Les "racailles de France" affichent leur colère
http://www.lemonde.fr/web/article/0,1-0,36-719455,0.html
LE MONDE | 09.12.05 | 14h55 • Mis à jour le 09.12.05 | 15h30
e loin, cela pourrait s'apparenter à une plaisanterie. Ce n'en est
pas une. Depuis le début de la semaine, des "plaques commémoratives"
inédites fleurissent sur les murs de Paris. Le contenu n'est pas
anodin. Les auteurs sont culottés. Florilège : "A la mémoire des
grands-parents de la racaille venus défendre la France chaque fois
qu'elle était en guerre. (...) En avril 1917, ils étaient 170 000 à
se battre aux côtés des Français. Leurs enfants et petits-enfants
méritent la patrie." Ou encore : "Hommage aux centaines de milliers
d'immigrants venus construire et reconstruire une France qui
maintient depuis toujours leurs enfants et petits-enfants au ban de
sa société. A quand une loi sur le rôle positif de l'immigration ?"
Au total, dix messages différents, signés : "Les racailles de
France".
Lundi 5 décembre, à 17 h 31, "Les racailles de France" annoncent
dans un communiqué de presse solennel qu'ils viennent de
déposer "300 plaques commémoratives dans Paris en l'honneur de leurs
parents et de leurs grands-parents, qui ont tout donné pour une
France qui n'a aucune considération ou presque pour leurs petits-
enfants". Le Monde a pu rencontrer quatre membres du noyau dur de
ce "groupuscule". Ils souhaitent garder l'anonymat.
Agée de 23 ans, en maîtrise de psychologie, cheveux longs bouclés,
sourire aussi immuable que sa "rage contre la France de Sarko",
Nadia est "le cerveau" des "racailles de France". "Il y a 11 filles
sur les 16 membres du groupe", dit-elle fièrement. "On a tendance à
croire que les filles subissent trop de choses dans les cités. Mais
nous sommes solidaires des garçons qui ont mené une lutte dans les
banlieues", explique Samantha, 23 ans, technicienne de
laboratoire. "Nous sommes une bande de potes du 92, 93, 94, tous
issus de pays colonisés", explique Nadia avant d'égrener les
origines des garçons, "basanés, Noirs, Vietnamiens". Les filles ont
toutes le même profil : bac + 3 minimum, des parents algériens
ouvriers et un "ras-la-casquette Lacoste" de la discrimination. "En
1968, on n'a pas mis les jeunes en prison car ils étaient les
enfants de la bourgeoisie.

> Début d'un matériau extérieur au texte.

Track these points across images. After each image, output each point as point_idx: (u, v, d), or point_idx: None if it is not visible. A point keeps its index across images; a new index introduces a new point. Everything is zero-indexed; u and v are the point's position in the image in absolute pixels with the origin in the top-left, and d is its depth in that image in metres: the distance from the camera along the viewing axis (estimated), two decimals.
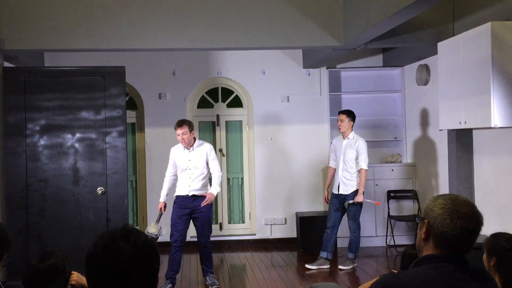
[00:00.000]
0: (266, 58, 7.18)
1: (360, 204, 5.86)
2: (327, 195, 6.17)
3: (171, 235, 5.20)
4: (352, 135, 5.93)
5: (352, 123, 5.94)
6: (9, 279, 5.08)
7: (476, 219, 1.70)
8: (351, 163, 5.85)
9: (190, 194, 5.22)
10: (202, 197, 5.21)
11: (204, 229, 5.26)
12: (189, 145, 5.22)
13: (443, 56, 5.07)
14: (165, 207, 5.30)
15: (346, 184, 5.86)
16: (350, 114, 5.95)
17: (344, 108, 7.35)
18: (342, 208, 5.93)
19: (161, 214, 5.28)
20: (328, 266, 5.90)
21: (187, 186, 5.22)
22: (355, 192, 5.82)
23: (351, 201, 5.81)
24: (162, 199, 5.31)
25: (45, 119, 5.24)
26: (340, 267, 5.91)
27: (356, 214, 5.86)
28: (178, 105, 7.09)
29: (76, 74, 5.39)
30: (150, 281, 1.40)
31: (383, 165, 7.09)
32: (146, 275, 1.39)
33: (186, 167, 5.23)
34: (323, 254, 5.92)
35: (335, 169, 6.06)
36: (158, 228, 5.12)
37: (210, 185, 5.33)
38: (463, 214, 1.68)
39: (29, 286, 2.42)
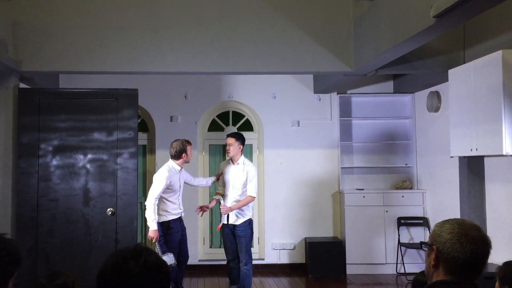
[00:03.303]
0: (277, 82, 7.24)
1: (250, 235, 5.40)
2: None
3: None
4: (241, 160, 5.39)
5: (241, 147, 5.38)
6: None
7: (484, 242, 1.69)
8: (241, 190, 5.33)
9: (182, 216, 5.39)
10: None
11: (186, 248, 5.45)
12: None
13: (454, 83, 5.09)
14: None
15: (238, 214, 5.33)
16: (240, 138, 5.40)
17: (354, 133, 7.39)
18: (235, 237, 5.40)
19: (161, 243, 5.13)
20: None
21: (179, 208, 5.35)
22: (247, 222, 5.36)
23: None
24: (156, 227, 5.07)
25: (58, 140, 5.30)
26: None
27: (248, 245, 5.37)
28: (189, 128, 7.13)
29: (89, 96, 5.46)
30: None
31: (393, 192, 7.04)
32: None
33: (179, 188, 5.35)
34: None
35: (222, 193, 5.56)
36: (172, 257, 4.98)
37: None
38: (472, 237, 1.68)
39: None
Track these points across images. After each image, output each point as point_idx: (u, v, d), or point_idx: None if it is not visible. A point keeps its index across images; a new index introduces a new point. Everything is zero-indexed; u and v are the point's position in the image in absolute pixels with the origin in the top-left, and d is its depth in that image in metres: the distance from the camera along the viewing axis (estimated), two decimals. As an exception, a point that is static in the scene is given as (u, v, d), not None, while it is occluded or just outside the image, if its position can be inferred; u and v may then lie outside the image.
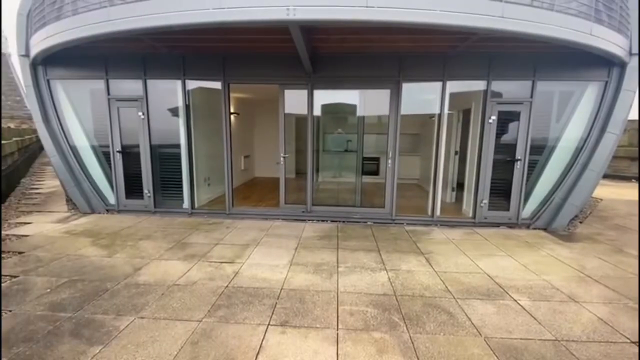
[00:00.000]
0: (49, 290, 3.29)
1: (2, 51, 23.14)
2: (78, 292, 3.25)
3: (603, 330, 2.76)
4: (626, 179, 11.22)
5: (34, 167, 12.67)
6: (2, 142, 7.58)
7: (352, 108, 6.30)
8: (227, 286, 3.41)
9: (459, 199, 6.85)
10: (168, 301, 3.10)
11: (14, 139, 10.28)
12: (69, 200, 6.60)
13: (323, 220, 6.00)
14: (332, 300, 3.15)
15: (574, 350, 2.49)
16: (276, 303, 3.08)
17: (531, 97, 5.42)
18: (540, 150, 5.66)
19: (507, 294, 3.36)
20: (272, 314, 2.90)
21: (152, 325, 2.72)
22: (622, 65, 5.08)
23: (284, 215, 6.11)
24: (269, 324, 2.75)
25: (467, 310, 3.03)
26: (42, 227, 5.32)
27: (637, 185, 10.11)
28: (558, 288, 3.50)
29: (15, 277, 3.58)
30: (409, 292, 3.34)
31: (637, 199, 8.01)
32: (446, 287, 3.49)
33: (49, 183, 9.02)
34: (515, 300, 3.21)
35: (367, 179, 6.58)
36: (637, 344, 2.58)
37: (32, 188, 8.53)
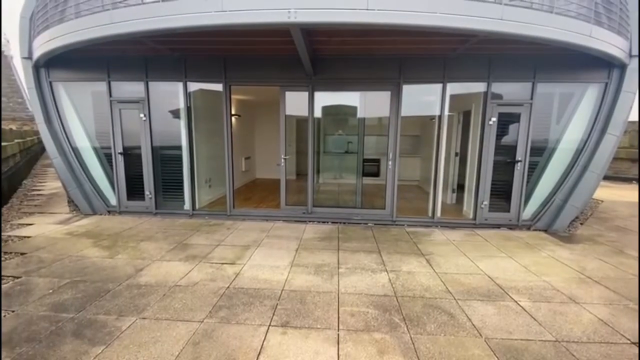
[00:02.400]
0: (51, 291, 3.31)
1: (4, 53, 23.27)
2: (80, 293, 3.26)
3: (603, 331, 2.76)
4: (627, 180, 11.21)
5: (35, 168, 12.72)
6: (4, 143, 7.62)
7: (353, 110, 6.33)
8: (228, 287, 3.42)
9: (459, 201, 6.86)
10: (169, 302, 3.11)
11: (16, 140, 10.34)
12: (70, 202, 6.63)
13: (324, 222, 6.01)
14: (333, 301, 3.17)
15: (575, 351, 2.50)
16: (277, 304, 3.09)
17: (531, 98, 5.44)
18: (541, 152, 5.67)
19: (508, 295, 3.36)
20: (273, 314, 2.91)
21: (153, 326, 2.73)
22: (622, 66, 5.09)
23: (284, 216, 6.12)
24: (270, 325, 2.76)
25: (468, 311, 3.03)
26: (44, 228, 5.34)
27: (637, 186, 10.09)
28: (558, 289, 3.50)
29: (17, 277, 3.60)
30: (409, 293, 3.35)
31: (637, 200, 8.00)
32: (447, 288, 3.49)
33: (51, 184, 9.06)
34: (516, 301, 3.22)
35: (368, 180, 6.59)
36: (638, 345, 2.58)
37: (34, 189, 8.57)
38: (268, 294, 3.28)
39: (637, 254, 4.56)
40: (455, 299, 3.26)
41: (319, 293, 3.32)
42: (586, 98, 5.48)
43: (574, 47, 4.25)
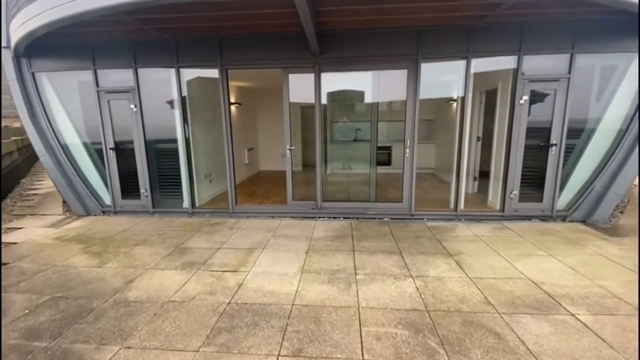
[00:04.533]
0: (27, 311, 2.87)
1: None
2: (59, 314, 2.82)
3: (693, 355, 2.22)
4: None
5: (36, 166, 12.34)
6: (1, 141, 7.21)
7: (365, 93, 5.71)
8: (229, 302, 2.94)
9: (482, 190, 6.26)
10: (160, 324, 2.64)
11: (12, 138, 9.96)
12: (65, 202, 6.21)
13: (335, 218, 5.49)
14: (353, 319, 2.66)
15: (665, 386, 1.97)
16: (287, 325, 2.60)
17: (569, 73, 4.76)
18: (578, 134, 5.01)
19: (561, 305, 2.82)
20: (283, 339, 2.42)
21: (139, 358, 2.26)
22: (677, 31, 4.38)
23: (292, 212, 5.61)
24: (279, 354, 2.27)
25: (517, 329, 2.50)
26: (32, 232, 4.93)
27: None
28: (620, 297, 2.95)
29: (-7, 294, 3.18)
30: (442, 307, 2.83)
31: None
32: (485, 297, 2.97)
33: (49, 183, 8.65)
34: (573, 315, 2.68)
35: (382, 170, 6.00)
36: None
37: (30, 188, 8.21)
38: (276, 311, 2.79)
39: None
40: (498, 312, 2.73)
41: (336, 308, 2.82)
42: (631, 71, 4.78)
43: (626, 7, 3.56)
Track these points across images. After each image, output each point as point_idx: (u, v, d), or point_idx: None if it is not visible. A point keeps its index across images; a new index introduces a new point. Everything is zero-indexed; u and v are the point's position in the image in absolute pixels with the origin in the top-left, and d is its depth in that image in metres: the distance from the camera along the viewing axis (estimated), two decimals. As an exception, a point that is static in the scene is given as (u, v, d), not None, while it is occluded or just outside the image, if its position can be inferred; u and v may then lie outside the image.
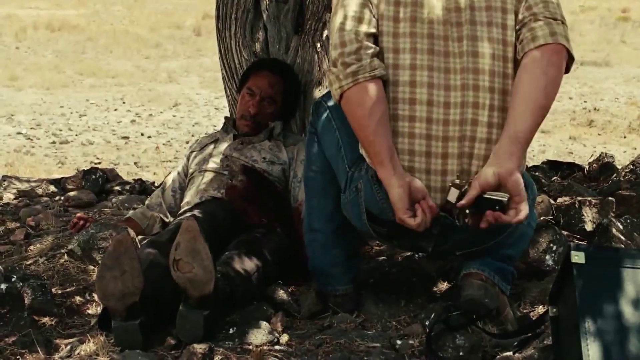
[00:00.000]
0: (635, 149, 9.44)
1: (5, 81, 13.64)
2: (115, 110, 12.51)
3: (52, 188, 4.89)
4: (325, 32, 3.67)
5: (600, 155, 4.87)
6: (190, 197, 3.35)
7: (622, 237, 2.99)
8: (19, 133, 11.15)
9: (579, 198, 3.38)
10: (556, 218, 3.37)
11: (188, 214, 3.10)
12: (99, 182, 4.79)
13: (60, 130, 11.42)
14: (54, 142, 10.77)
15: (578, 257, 2.03)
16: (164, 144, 9.85)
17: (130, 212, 3.62)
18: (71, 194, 4.54)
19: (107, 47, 16.57)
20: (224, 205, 3.19)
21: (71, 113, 12.39)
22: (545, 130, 10.60)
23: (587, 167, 4.73)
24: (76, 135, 11.21)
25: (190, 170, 3.50)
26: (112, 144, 10.20)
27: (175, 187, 3.56)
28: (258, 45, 3.74)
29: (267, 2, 3.72)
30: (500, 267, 2.59)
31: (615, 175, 4.63)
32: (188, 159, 3.58)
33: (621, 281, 2.00)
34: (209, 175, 3.36)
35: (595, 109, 11.74)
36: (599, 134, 10.60)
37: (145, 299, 2.44)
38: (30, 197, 4.70)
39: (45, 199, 4.66)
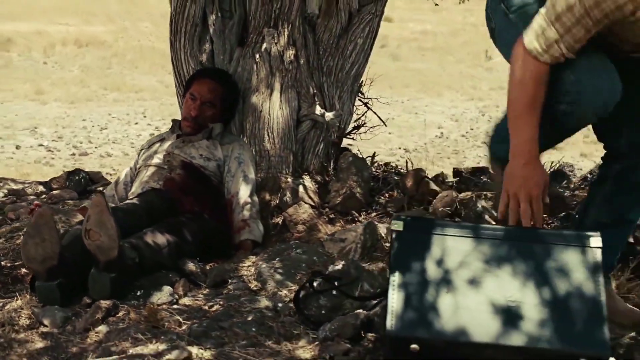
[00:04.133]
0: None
1: (31, 95, 14.17)
2: (136, 124, 12.97)
3: (41, 188, 5.36)
4: (265, 45, 4.12)
5: (560, 164, 5.28)
6: (135, 188, 3.82)
7: (493, 222, 3.40)
8: (40, 145, 11.60)
9: (477, 192, 3.78)
10: (458, 210, 3.78)
11: (127, 201, 3.58)
12: (81, 183, 5.24)
13: (81, 143, 11.88)
14: (73, 154, 11.22)
15: (397, 225, 2.45)
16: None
17: (86, 202, 4.09)
18: (54, 192, 5.02)
19: (132, 63, 17.11)
20: (161, 195, 3.65)
21: (93, 126, 12.83)
22: (556, 147, 10.87)
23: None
24: (96, 147, 11.68)
25: (138, 165, 3.97)
26: (130, 156, 10.57)
27: (127, 181, 4.04)
28: (204, 56, 4.21)
29: (214, 17, 4.18)
30: None
31: (565, 182, 5.05)
32: (138, 156, 4.06)
33: (430, 245, 2.40)
34: (151, 170, 3.83)
35: (610, 127, 11.96)
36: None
37: (65, 264, 2.90)
38: (19, 195, 5.17)
39: (32, 197, 5.13)
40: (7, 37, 17.86)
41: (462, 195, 3.84)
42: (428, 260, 2.39)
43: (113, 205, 3.90)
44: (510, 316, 2.27)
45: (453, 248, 2.41)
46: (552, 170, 5.16)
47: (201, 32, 4.23)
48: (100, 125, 12.90)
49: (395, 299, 2.32)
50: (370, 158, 4.46)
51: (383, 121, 4.59)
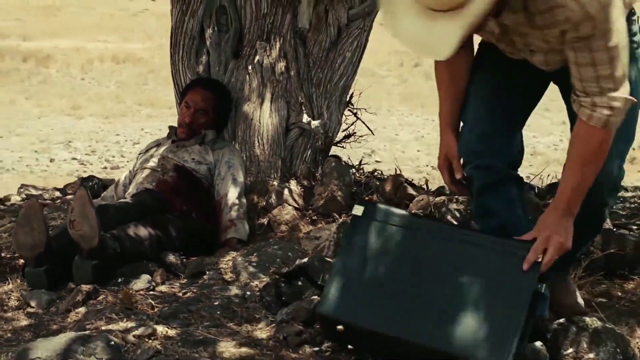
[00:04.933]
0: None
1: (67, 110, 14.59)
2: (168, 139, 13.27)
3: (57, 194, 5.69)
4: (257, 57, 4.41)
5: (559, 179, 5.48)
6: (131, 188, 4.12)
7: (455, 222, 3.63)
8: (74, 158, 11.96)
9: (449, 197, 4.01)
10: (432, 213, 4.01)
11: (121, 200, 3.88)
12: (94, 188, 5.53)
13: (113, 157, 12.22)
14: (105, 168, 11.56)
15: (357, 210, 2.59)
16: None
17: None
18: (68, 197, 5.32)
19: (167, 79, 17.41)
20: (153, 195, 3.94)
21: (125, 141, 13.16)
22: None
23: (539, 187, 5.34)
24: (127, 161, 11.99)
25: (135, 168, 4.27)
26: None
27: (126, 183, 4.33)
28: (201, 67, 4.51)
29: (211, 31, 4.48)
30: None
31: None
32: (137, 159, 4.35)
33: (380, 234, 2.54)
34: (146, 172, 4.12)
35: (640, 147, 11.99)
36: (638, 171, 10.90)
37: (52, 252, 3.19)
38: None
39: (48, 202, 5.45)
40: (46, 54, 18.42)
41: (437, 199, 4.06)
42: (373, 249, 2.55)
43: (110, 203, 4.21)
44: (429, 315, 2.41)
45: (400, 241, 2.54)
46: (550, 183, 5.36)
47: (198, 45, 4.53)
48: (133, 140, 13.21)
49: (331, 282, 2.55)
50: (357, 164, 4.70)
51: (371, 130, 4.84)
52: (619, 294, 3.29)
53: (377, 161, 11.91)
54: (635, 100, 2.44)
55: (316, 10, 4.46)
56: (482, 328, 2.34)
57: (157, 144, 4.36)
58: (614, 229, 3.82)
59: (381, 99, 16.81)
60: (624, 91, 2.39)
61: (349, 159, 4.81)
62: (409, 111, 16.96)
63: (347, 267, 2.56)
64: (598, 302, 3.18)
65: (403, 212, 2.70)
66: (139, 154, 4.39)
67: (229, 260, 3.62)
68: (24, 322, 2.96)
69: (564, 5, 2.26)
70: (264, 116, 4.37)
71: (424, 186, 4.55)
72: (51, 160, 11.71)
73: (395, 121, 15.91)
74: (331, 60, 4.54)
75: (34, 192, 5.89)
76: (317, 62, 4.52)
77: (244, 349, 2.68)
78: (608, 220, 3.93)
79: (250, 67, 4.41)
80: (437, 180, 5.30)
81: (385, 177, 4.67)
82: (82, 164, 11.82)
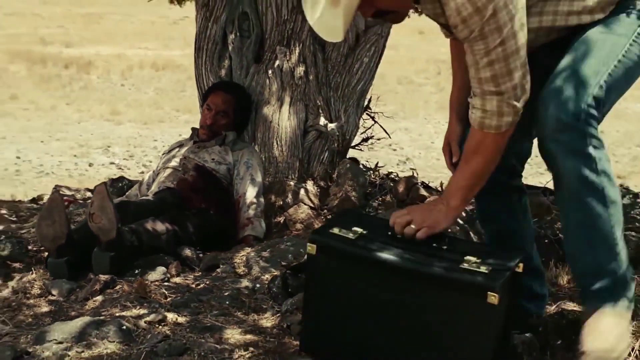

Nous oui, car nous sommes les enfants de
personne", assure la responsable du groupe.
Medhi, 29 ans, l'un des cinq garçons du groupe, le plus révolté,
travaillant dans l'événementiel, un diamant à l'oreille gauche,
enchaîne : "On va acheter une flûte à Chirac. Je n'oublierai jamais
ses mots : "le bruit et l'odeur". Il peut toujours déclarer après
que nous sommes les enfants de la République."
Samantha, plus timide, affirme : "Nous voulons continuer la lutte
mais d'une manière plus constructive et intelligente. Après le feu,
les mots, avec humour, mais un humour désespéré." Medhi acquiesce et
atteste : "Généralement quand les jeunes se regroupent, c'est pour
vendre du shit, braquer ou voler. Nous, notre démarche est
pédagogique." "La France nous méprise. Quand elle avait besoin de
nous pour se défendre contre l'Allemagne, nous faisions partie de la
solution. Quelques générations plus tard, nous sommes le problème",
enrage Nadia. Elle poursuit : "Ce rappel historique de la France
coloniale est important. Dire que des milliers d'Africains sont
morts pour la France et qu'aujourd'hui elle ghettoïse ses enfants :
c'est honteux ! L'immigration, ce n'est pas un Yo-Yo !"
Dans la nuit du 4 au 5 décembre donc, de 23 heures à 5 heures du
matin, les 16 "racailles de France", embarquées dans huit voitures,
carte de Paris en poche, armés de rouleaux de ruban adhésif double
face payés 50 euros, ont placardé "stratégiquement" leurs "plaques
commémoratives" de papier imprimées en format A3, notamment sur les
murs de l'AFP, du Figaro, de Libération, du Monde, de l'UMP, sur des
Abribus et dans le métro à Nation, Bastille, République...
"Faut pas oublier que c'est l'état d'urgence. On a eu peur de se
faire arrêter surtout devant l'UMP. On s'était préparés à aller en
garde à vue", confesse Nadia mais, "c'était important de montrer le
contraste entre les héros et la racaille".